- [Selected extract]:
--------------------------------

There are many more details (TLBs, Large Pages, PAE, Selectors, Page Protection) but the short explanation above captures the gist of things.
Using this translation mechanism, an OS can use a different set of physical pages for each process, thus giving each process the illusion of having all the memory for itself (as each process gets its own Page Directory)
On top of this Virtual Memory the OS may also add the concept of Paging. One of the control bits discussed earlier allows to specify whether an entry is "Present". If it isn't present, an attempt to access that entry would result in a Page Fault exception. The OS can capture this exception and act accordingly. OSs supporting swapping/paging can thus decide to load a page from the Swap Space, fix the translation tables, and then issue the memory access again.
This is where the two terms combine, an OS supporting Virtual Memory and Paging can give processes the illusion of having more memory than actually present by paging (swapping) pages in and out of the swap area.

--------------------------------

- [What this exercise asks]:
#1 Sum up the passage on virtual memory and paging in two sentences.
#2 Extend the passage on virtual memory and paging, picking up after its final sentence.

[Data entries]
--------------------------------

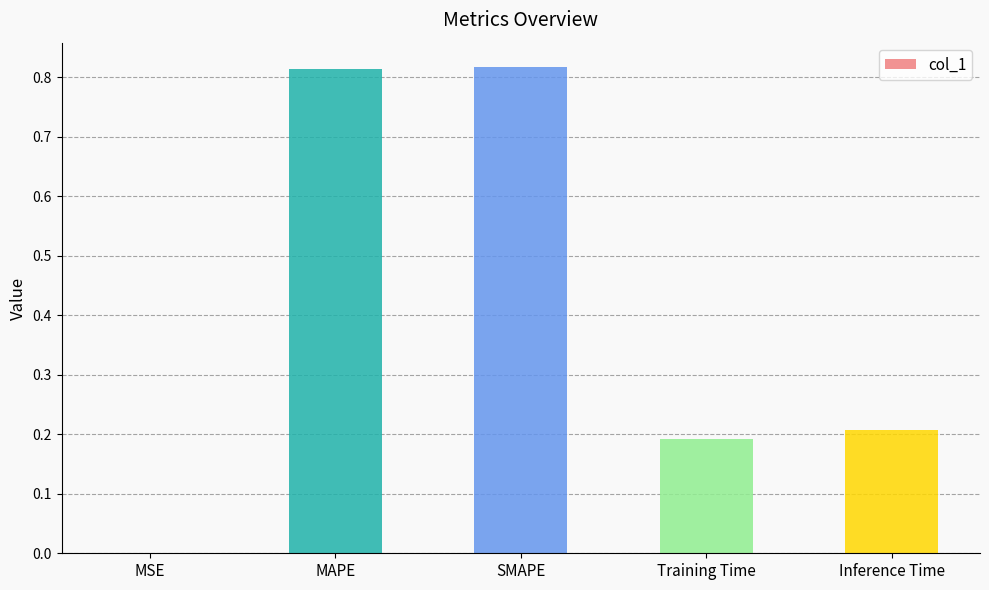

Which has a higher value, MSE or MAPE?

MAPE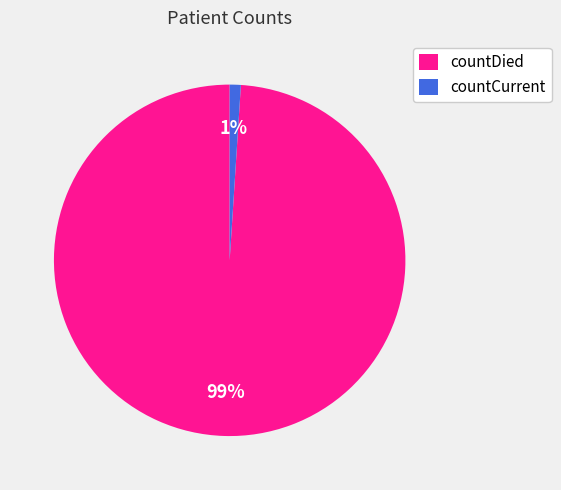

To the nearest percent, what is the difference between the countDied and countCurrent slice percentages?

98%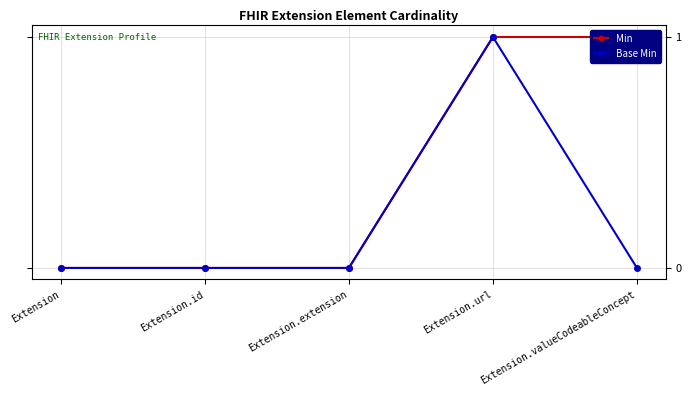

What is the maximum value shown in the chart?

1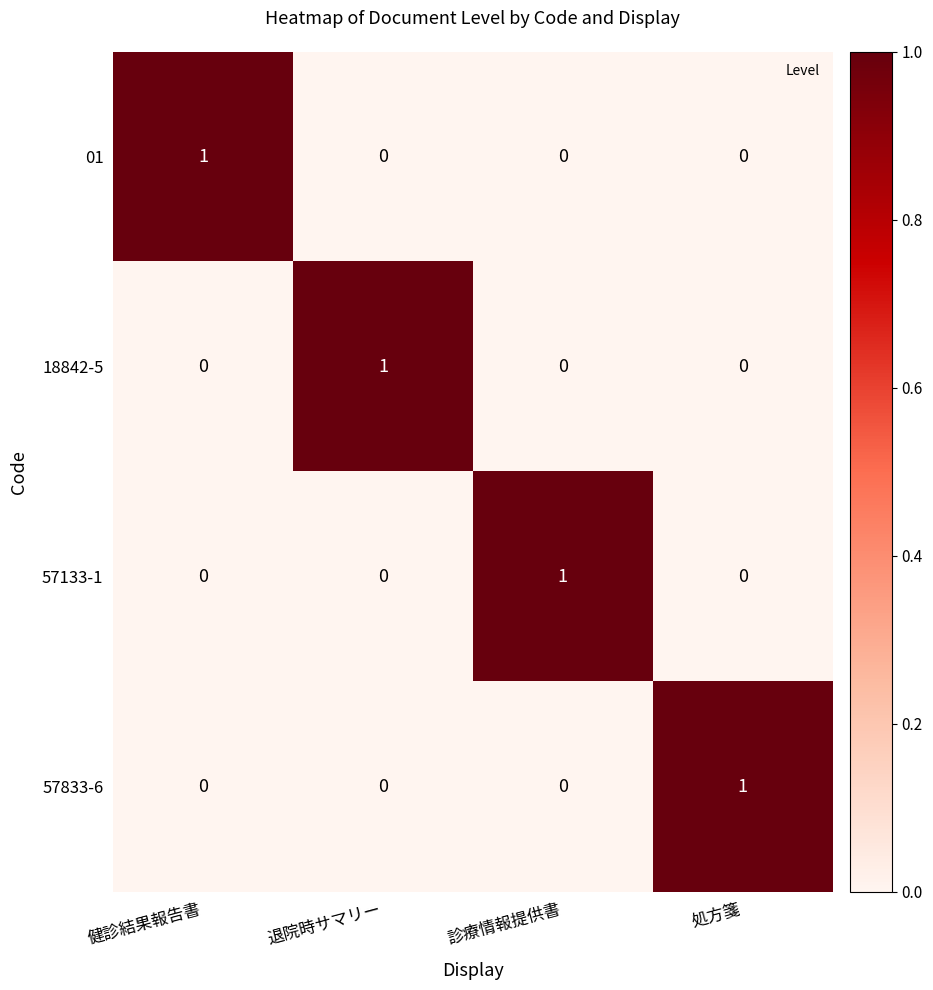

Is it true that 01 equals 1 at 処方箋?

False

--------------------------------

- [Exercise responses]:
#1 Through address translation, an OS can give each process its own set of physical pages and its own Page Directory, so each process seems to have all the memory for itself. Accessing an entry not marked "Present" triggers a Page Fault, which an OS that supports paging can catch to load the page from swap space, fix the translation tables and retry the access, making processes appear to have more memory than is physically present.

#2
As to your last question (Why is it said 32 bit CPU is limited to 4GB Virtual Memory). This refers to the "Virtual Memory" of definition 2, and is an immediate result of the pointer size. If the CPU can only use 32 bit pointers, you have only 32 bit to express different addresses, this gives you 2^32 = 4GB of addressable memory.
Hope this makes things a bit clearer.
IMHO it is terribly misleading to use the concept of swap space as equivalent to virtual memory. VM is a concept much more general than swap space. Among other things, VM allows processes to reference virtual addresses during execution, which are translated into physical addresses with the support of hardware and page tables. Thus processes do not concern about how much physical memory the system has, or where the instruction or data is actually resident in the physical memory hierarchy. VM allows this mapping. The referenced item (instruction or data) may be resident in L1, or L2, or RAM, or finally on disk, in which case it is loaded into main memory.
Swap space it is just a place on secondary memory where pages are stored when they are inactive. If there is no sufficient RAM, the OS may decide to swap-out pages of a process, to make room for other process pages. The processor never ever executes instruction or read/write data directly from swap space.
Notice that it would be possible to have swap space in a system with no VM. That is, processes that directly access physical addresses, still could have portions of it on
disk.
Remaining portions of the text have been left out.